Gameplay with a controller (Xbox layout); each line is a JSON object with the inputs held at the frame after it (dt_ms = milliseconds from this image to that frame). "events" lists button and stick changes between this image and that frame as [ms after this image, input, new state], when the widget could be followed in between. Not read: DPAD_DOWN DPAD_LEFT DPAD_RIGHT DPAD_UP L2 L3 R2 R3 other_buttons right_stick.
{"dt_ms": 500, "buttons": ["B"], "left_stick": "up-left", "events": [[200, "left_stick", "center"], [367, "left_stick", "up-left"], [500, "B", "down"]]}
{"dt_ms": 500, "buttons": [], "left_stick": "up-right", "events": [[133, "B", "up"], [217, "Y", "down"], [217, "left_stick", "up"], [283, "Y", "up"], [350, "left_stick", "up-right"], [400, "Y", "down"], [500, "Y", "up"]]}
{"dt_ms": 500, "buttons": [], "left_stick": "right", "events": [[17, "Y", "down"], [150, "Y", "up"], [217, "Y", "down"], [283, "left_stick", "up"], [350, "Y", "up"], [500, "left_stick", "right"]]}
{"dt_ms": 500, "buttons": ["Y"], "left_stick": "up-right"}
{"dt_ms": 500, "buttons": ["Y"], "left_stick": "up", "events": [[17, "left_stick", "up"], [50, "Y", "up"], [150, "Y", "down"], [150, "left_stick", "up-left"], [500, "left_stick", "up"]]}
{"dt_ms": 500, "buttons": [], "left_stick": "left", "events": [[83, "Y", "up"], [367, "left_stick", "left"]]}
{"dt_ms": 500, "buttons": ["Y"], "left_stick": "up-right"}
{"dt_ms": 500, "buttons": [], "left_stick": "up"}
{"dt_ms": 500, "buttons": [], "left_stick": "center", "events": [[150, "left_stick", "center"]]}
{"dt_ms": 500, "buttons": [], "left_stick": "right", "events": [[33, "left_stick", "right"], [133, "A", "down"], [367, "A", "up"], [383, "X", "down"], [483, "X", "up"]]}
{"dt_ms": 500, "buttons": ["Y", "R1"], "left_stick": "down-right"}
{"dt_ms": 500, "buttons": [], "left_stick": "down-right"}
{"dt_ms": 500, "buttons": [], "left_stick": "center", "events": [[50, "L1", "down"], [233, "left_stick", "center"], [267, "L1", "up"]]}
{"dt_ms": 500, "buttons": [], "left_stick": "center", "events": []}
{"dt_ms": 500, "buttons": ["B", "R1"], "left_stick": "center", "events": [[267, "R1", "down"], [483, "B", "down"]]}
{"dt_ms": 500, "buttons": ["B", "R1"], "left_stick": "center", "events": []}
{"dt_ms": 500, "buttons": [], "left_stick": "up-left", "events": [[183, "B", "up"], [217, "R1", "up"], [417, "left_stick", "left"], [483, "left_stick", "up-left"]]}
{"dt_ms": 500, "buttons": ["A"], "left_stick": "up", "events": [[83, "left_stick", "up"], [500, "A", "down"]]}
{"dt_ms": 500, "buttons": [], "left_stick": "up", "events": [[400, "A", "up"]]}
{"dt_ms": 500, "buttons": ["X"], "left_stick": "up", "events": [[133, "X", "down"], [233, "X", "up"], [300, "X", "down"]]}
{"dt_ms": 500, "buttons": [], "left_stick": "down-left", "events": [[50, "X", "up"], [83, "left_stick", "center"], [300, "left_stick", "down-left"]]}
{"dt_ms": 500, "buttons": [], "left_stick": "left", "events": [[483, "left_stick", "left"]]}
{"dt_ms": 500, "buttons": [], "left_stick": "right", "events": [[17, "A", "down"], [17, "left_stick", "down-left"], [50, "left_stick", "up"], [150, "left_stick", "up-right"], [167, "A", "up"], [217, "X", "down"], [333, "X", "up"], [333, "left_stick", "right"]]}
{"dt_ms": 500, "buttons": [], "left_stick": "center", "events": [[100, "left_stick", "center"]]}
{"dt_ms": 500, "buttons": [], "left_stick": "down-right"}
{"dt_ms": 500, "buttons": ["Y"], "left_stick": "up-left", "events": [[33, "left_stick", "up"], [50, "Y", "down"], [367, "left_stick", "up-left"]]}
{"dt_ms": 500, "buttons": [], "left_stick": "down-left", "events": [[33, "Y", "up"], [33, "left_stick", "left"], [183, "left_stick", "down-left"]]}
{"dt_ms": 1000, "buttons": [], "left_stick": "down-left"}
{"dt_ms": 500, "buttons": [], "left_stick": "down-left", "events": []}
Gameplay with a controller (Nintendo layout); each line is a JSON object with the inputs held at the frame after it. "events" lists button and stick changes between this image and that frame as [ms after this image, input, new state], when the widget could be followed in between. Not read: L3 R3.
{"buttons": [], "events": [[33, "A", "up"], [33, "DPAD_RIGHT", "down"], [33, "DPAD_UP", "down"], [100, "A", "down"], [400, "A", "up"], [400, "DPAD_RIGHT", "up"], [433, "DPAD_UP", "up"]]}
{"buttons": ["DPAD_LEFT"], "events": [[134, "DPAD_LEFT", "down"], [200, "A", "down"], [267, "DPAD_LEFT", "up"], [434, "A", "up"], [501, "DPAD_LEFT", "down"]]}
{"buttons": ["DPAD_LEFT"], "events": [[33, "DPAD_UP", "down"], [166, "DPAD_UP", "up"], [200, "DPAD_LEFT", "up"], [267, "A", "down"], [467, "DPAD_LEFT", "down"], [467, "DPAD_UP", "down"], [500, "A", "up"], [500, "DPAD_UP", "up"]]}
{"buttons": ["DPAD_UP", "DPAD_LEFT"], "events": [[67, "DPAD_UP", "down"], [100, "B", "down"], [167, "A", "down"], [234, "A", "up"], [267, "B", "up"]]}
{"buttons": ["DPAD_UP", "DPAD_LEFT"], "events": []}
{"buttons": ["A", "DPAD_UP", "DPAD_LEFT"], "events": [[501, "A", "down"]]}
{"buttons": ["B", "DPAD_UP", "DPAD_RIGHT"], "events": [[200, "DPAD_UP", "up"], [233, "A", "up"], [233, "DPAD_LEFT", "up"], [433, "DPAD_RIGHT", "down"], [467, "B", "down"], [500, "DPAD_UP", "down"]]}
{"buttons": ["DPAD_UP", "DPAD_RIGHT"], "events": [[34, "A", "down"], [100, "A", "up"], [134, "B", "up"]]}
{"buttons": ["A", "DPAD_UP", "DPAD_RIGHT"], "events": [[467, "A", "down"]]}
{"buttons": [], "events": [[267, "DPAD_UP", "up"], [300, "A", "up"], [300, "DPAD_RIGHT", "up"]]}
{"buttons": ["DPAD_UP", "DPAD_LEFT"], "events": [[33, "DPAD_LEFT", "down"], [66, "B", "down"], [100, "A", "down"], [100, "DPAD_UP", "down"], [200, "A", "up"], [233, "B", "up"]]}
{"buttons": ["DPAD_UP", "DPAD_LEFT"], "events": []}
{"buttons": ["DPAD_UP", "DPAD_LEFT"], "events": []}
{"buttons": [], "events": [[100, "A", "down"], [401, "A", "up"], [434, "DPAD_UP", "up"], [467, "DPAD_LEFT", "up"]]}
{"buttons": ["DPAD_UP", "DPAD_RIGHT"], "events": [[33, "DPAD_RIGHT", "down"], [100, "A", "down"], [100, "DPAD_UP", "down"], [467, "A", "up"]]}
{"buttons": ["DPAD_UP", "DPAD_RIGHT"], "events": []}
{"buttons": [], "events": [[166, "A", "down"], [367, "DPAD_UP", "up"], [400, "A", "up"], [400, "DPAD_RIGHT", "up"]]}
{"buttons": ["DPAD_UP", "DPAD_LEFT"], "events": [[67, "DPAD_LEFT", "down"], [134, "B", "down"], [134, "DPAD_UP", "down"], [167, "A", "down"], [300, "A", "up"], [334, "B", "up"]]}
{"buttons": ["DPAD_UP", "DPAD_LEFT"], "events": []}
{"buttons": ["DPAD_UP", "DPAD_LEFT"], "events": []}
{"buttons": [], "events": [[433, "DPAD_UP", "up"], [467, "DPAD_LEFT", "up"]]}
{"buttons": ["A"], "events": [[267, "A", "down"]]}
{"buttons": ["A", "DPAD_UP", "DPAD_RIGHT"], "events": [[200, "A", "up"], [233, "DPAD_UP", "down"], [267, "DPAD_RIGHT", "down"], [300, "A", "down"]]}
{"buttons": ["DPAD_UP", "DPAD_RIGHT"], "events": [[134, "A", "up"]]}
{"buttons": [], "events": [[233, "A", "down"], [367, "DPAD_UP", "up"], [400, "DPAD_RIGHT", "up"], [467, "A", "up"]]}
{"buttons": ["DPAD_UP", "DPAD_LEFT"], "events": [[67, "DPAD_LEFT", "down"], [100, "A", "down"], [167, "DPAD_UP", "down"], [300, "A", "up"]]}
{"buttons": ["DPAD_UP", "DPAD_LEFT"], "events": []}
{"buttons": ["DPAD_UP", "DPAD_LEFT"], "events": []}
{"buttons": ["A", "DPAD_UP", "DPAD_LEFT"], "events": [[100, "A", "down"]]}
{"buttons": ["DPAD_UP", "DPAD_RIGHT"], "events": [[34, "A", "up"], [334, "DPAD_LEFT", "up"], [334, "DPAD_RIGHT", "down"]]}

*About this task*: Looking at the entries, work out how many lines include the word "layout" and give the number by itself.

*Answer for the task*: 2